Overnight rain and warm temperatures forced organizers to scrap a World Cup super-combi yesterday.
Officials also strictly prohibited anyone from getting on the fragile course.
Warm weather and rain had already damaged the course earlier in the week. Temperatures dropped briefly on Thursday, allowing organizers to stage a downhill training session but the weather deteriorated again overnight.
PHOTO: EPA
A World Cup downhill is scheduled for today and a slalom tomorrow.
A super-combi consists of a down hill run and a slalom leg. Lauberhorn is the longest down hill course on the World Cup circuit making repairs particularly difficult.
There was no word as to whether the super-combi would be rescheduled at another time.
A lack of snow forced the International Ski Federation to move men's races from Chamonix next week to another french resort Val d' Isere.
Meanwhile, Norway's Aksel Lund Svindal, who leads the Alpine skiing World Cup standings, has finally admitted that the challenge for the overall World Cup trophy is preying on his mind.
The 24-year-old skier had previously insisted that he was not even considering the title. Now he is calling it the sport's greatest prize, bigger than Olympic gold.
"If you say you're not thinking about it at all then I think you're trying to fool yourself," Svindal told reporters in Wengen where he is looking to extend his 68-point lead over Switzerland's Didier Cuche in the weekend's races.
"Of course when you keep getting questions about it and you see the standings then you have to think about it a bit. I might not win it this year and I might never win it, but I think it's the greatest thing you can win as a skier. An Olympic gold medal is great but if you win the World Cup overall, then you were the best skier that season," he said.
Svindal has had to live with high expectations since proving his all-round prowess with four medals in the downhill, super-G, slalom and combined events at the 2002 junior world championships.
He announced his presence on the senior circuit last season when he celebrated his first two World Cup wins and briefly held the overall leader's spot.
With two further victories under his belt this season, the Norwegian has now won four races in different disciplines and has risen from possible contender to one of the favorites for the overall title.
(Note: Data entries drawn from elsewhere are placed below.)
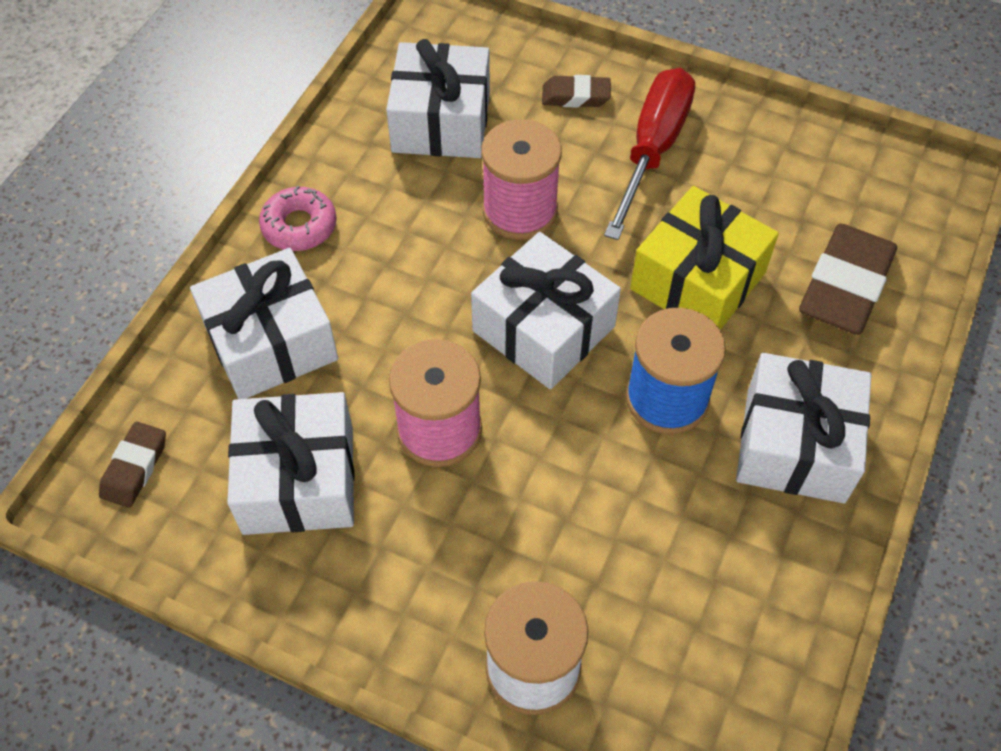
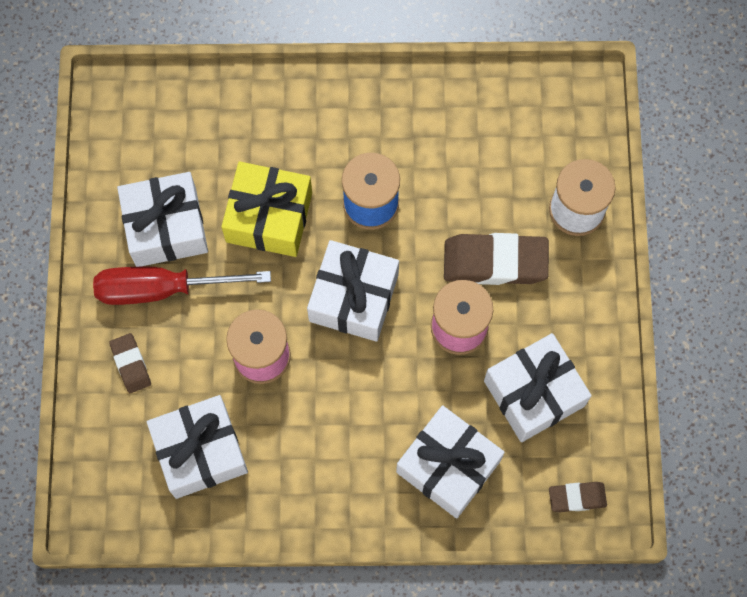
camera: 115 degrees left, 15 degrees up
pink donut [259,186,337,251] -> none
white gift [736,353,871,503] -> white gift moved to [117,172,208,267]
brown eraser [799,224,897,335] -> brown eraser moved to [444,233,549,285]

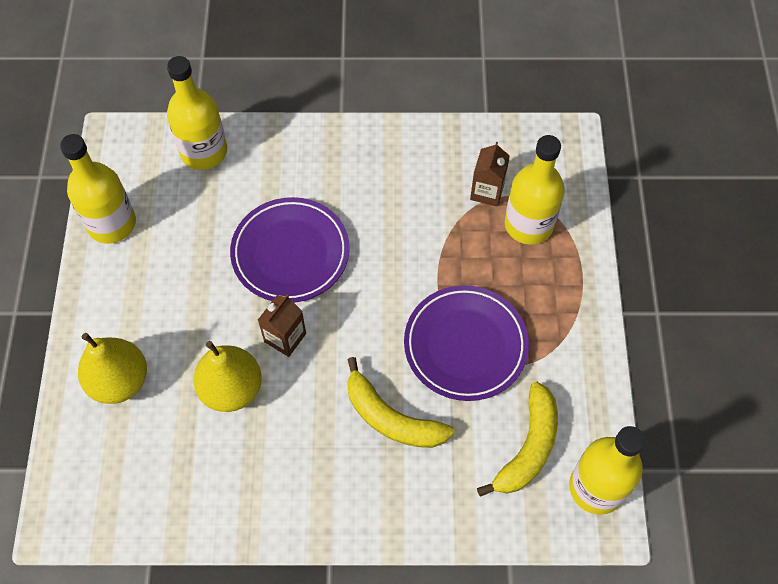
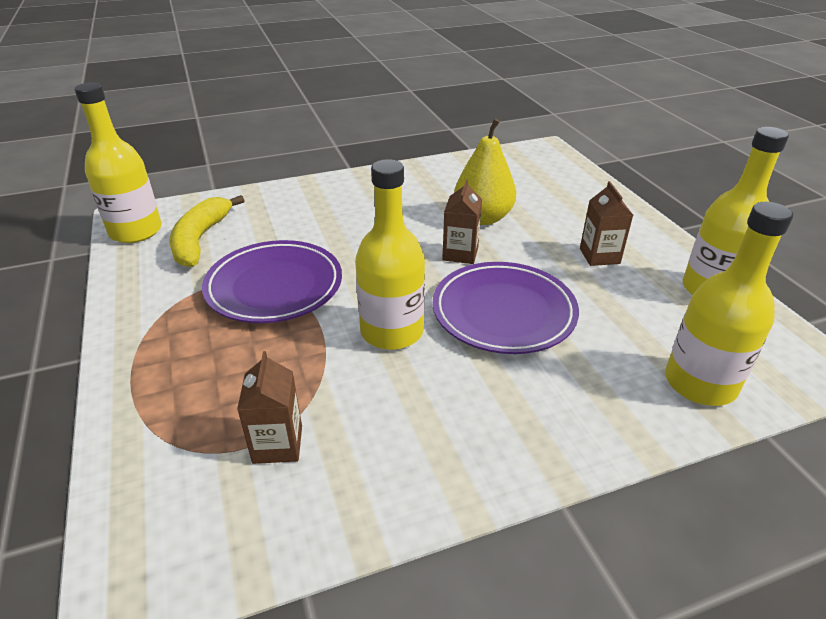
camera: 160 degrees right, 25 degrees down
yellow pear [78,333,147,404] -> none
yellow banana [347,357,455,448] -> none
yellow bottle [505,135,565,245] -> yellow bottle moved to [355,159,425,350]
none -> brown carton [580,181,633,266]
"It helps that I was leading for a little while last year too, so I know what it's all about," Svindal said. "The more you hear people saying that you are going to win the overall, the easier it gets because it starts to go in one ear and out the other."
"It will be hard not to think about the overall if the standings are like they are now when we go into the final [week of the season]. But there are still so many points left at this stage and I guess I'll need something like double the points I have now to win it," Svindal said.
Svindal's climb to the top of the rankings has come at an ideal time for the Norwegian team rocked by the retirement of their two most successful skiers.
Last week, Kjetil Andre Aamodt announced he was hanging up his skis at the age of 36, less than a year after his team mate Lasse Kjus made the same decision.
Between them, the two Norweg-ians had amassed 36 Olympic and world championship medals over 15 years. Svindal said he would miss the company but would not let their departure upset him.
"It's probably a bigger deal for [other] people than it is for me," said Svindal when asked about his new role as the sole bearer of Norwegian hopes in the sport.